Tasks and exercises ::
a – Translate this sentence from the AMCE overview into Spanish: "It converts PDFs into structured, editable content with perfect LaTeX rendering."
b – Write out everything in the AMCE overview from "a-meraji/persian-math-ocr" down to "perfect LaTeX rendering.".
c – In one to three sentences, explain why the AMCE overview says each PDF page is converted into high-resolution images before AI processing.

Segment Start: Document excerpt

Skip to content

a-meraji/persian-math-ocr

Repository files navigation

Persian Math OCR - Automated Math Content Extractor (AMCE)

استخراج هوشمند محتوای ریاضی فارسی از فایل‌های PDF

Next.js TypeScript MongoDB OpenRouter


🎯 What is AMCE?

AMCE (Automated Math Content Extractor) is an intelligent web application that automatically extracts Persian text and mathematical formulas from PDF documents using AI-powered vision models. It converts PDFs into structured, editable content with perfect LaTeX rendering.

Core Workflow: PDF → Image → LaTeX

The backbone of this project follows a sophisticated pipeline:

📄 PDF Document
    ↓
🖼️  Image Conversion (pdf-to-img)
    ↓
🤖 AI Vision Processing (OpenRouter/GPT-4o/Claude)
    ↓
📝 Structured JSON Output (Persian Text + LaTeX)
    ↓
💾 MongoDB Storage
    ↓
✨ Beautiful RTL Rendering (React + KaTeX)

Why This Approach?

  1. PDF → Image: Converts each PDF page into high-resolution images (2x scale) to preserve visual context, mathematical notation, and Persian typography
  2. Image → AI Processing: Vision models (GPT-4o/Claude) analyze images with superior accuracy for:
    • Persian/Arabic text recognition
    • Mathematical formula detection
    • Layout understanding
    • Mixed content (text + math) parsing
  3. AI → LaTeX: Extracts content into structured JSON with:
    • Double-escaped LaTeX (\\frac for proper JSON encoding)
    • Markdown formatting preservation
    • Multiple-choice question parsing
    • Difficulty estimation

✨ Key Features

🎨 Intelligent Extraction

  • Persian/Farsi Support: Full RTL text rendering with Vazirmatn font
  • LaTeX Math Rendering: Perfect formula display using KaTeX
  • Mixed Content: Seamlessly handles Persian prose with embedded math formulas
  • High Accuracy: >95% transcription accuracy for both text and formulas

📊 Structured Data Output

  • Multiple-Choice Parsing: Automatically separates question stems from answer options
  • JSON Schema: Validated output using Zod for type safety
  • MongoDB Storage: Persistent, searchable database of extracted content

🖥️ Modern UI/UX

  • RTL Layout: Native right-to-left support for Persian content
  • Live Editing: Inline editing of extracted problems and options
  • Beautiful Design: Modern gradient-based UI with glassmorphism effects
  • Responsive: Works perfectly on desktop and mobile devices

🔧 Developer-Friendly

  • Type-Safe: Full TypeScript implementation
  • API Routes: RESTful API for document management
  • Error Handling: Graceful fallbacks and user-friendly error messages

🚀 Quick Start

Prerequisites

  • Node.js 20+ or 22+
  • MongoDB Atlas account (or local MongoDB)
  • OpenRouter API key (Get one here)

Segment End: Document excerpt
Segment Start: Information supplied

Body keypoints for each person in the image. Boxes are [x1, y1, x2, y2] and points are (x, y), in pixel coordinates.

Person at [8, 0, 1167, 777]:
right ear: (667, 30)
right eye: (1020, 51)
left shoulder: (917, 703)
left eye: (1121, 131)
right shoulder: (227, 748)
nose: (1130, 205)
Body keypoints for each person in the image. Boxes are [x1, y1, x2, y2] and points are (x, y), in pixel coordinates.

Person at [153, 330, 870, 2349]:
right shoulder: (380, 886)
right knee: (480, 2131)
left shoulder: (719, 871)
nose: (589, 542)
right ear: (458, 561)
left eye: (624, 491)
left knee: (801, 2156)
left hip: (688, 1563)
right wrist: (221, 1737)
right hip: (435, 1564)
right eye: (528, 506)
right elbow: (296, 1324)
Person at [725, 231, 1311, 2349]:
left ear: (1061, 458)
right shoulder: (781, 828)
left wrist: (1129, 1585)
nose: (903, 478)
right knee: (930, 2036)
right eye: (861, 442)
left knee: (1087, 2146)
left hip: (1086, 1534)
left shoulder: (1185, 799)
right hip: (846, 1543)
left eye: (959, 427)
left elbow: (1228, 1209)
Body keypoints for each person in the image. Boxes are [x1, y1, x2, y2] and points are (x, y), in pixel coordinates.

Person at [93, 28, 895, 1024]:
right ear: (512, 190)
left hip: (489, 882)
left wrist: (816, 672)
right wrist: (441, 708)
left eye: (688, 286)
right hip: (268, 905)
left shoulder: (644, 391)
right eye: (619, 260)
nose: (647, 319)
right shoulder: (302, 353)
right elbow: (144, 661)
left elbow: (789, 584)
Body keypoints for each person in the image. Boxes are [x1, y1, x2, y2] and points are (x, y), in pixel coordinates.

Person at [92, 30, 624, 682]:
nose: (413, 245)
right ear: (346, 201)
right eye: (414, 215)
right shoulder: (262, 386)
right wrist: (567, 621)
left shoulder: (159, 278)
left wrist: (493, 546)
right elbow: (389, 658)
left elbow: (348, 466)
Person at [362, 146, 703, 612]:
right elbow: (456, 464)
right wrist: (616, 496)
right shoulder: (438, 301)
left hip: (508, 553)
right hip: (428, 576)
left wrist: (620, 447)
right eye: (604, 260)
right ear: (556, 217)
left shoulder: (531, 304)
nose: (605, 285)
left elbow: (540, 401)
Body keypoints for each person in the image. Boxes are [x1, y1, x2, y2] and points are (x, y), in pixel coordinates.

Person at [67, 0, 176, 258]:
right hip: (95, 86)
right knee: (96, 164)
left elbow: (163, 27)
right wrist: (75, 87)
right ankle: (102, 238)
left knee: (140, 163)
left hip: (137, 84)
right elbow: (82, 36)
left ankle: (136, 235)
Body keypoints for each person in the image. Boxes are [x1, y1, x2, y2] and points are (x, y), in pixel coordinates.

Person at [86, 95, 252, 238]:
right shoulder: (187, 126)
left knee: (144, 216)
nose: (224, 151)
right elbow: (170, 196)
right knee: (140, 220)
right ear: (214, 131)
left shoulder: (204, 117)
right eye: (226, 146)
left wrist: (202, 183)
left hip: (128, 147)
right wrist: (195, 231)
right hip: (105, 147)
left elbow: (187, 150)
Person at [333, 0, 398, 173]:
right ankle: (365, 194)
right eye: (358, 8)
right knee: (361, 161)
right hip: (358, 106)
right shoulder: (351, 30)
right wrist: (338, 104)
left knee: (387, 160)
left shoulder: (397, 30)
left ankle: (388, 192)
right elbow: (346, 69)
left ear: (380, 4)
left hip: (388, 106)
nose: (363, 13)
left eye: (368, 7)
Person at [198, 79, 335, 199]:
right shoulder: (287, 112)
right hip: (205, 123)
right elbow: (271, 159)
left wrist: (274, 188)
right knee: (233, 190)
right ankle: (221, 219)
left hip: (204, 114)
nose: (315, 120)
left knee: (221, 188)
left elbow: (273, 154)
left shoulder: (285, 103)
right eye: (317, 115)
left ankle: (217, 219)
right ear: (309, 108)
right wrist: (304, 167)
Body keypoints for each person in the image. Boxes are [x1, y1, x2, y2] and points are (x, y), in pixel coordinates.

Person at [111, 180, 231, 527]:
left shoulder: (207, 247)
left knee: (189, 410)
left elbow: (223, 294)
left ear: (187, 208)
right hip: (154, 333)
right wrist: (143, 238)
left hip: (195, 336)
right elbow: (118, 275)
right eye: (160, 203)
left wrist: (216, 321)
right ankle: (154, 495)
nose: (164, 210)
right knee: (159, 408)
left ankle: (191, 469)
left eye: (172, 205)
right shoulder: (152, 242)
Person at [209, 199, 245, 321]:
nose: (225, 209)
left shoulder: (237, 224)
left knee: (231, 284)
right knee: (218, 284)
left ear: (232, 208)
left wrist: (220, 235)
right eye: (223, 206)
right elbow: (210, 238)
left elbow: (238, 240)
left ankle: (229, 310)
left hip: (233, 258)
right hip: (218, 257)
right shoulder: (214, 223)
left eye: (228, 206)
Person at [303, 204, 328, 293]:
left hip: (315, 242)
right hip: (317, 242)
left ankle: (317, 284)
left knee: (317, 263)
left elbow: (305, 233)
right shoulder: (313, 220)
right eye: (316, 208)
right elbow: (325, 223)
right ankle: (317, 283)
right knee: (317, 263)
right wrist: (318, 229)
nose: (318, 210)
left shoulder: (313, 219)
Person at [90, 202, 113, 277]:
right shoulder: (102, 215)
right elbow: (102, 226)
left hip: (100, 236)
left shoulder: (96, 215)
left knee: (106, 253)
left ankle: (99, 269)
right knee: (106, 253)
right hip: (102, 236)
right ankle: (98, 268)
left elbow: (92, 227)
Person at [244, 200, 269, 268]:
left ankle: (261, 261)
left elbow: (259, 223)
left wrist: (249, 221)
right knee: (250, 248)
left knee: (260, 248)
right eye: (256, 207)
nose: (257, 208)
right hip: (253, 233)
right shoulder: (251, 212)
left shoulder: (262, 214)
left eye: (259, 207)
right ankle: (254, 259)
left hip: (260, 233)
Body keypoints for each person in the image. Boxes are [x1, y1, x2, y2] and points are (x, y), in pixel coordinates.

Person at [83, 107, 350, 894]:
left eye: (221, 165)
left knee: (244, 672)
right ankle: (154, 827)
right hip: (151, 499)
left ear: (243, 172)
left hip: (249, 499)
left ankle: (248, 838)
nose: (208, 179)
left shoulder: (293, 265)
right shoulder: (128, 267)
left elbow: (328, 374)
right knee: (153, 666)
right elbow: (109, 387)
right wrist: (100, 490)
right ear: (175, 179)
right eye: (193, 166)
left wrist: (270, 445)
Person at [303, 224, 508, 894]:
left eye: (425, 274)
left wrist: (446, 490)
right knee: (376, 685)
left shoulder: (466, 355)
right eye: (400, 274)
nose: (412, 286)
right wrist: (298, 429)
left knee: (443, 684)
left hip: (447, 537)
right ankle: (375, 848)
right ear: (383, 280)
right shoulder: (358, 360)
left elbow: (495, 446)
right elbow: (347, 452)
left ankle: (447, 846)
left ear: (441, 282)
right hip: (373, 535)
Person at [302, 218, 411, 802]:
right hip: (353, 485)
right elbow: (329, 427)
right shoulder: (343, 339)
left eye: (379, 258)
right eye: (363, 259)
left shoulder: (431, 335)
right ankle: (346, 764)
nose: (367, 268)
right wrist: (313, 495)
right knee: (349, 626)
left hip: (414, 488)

Segment End: Information supplied

Answers for this exercise ::
a – Convierte los archivos PDF en contenido estructurado y editable con una representación perfecta de LaTeX.

b –
a-meraji/persian-math-ocr

Repository files navigation

Persian Math OCR - Automated Math Content Extractor (AMCE)

استخراج هوشمند محتوای ریاضی فارسی از فایل‌های PDF

Next.js TypeScript MongoDB OpenRouter


🎯 What is AMCE?

AMCE (Automated Math Content Extractor) is an intelligent web application that automatically extracts Persian text and mathematical formulas from PDF documents using AI-powered vision models. It converts PDFs into structured, editable content with perfect LaTeX rendering.

c – Each PDF page is converted into high-resolution images at 2x scale to preserve the visual context, the mathematical notation, and the Persian typography.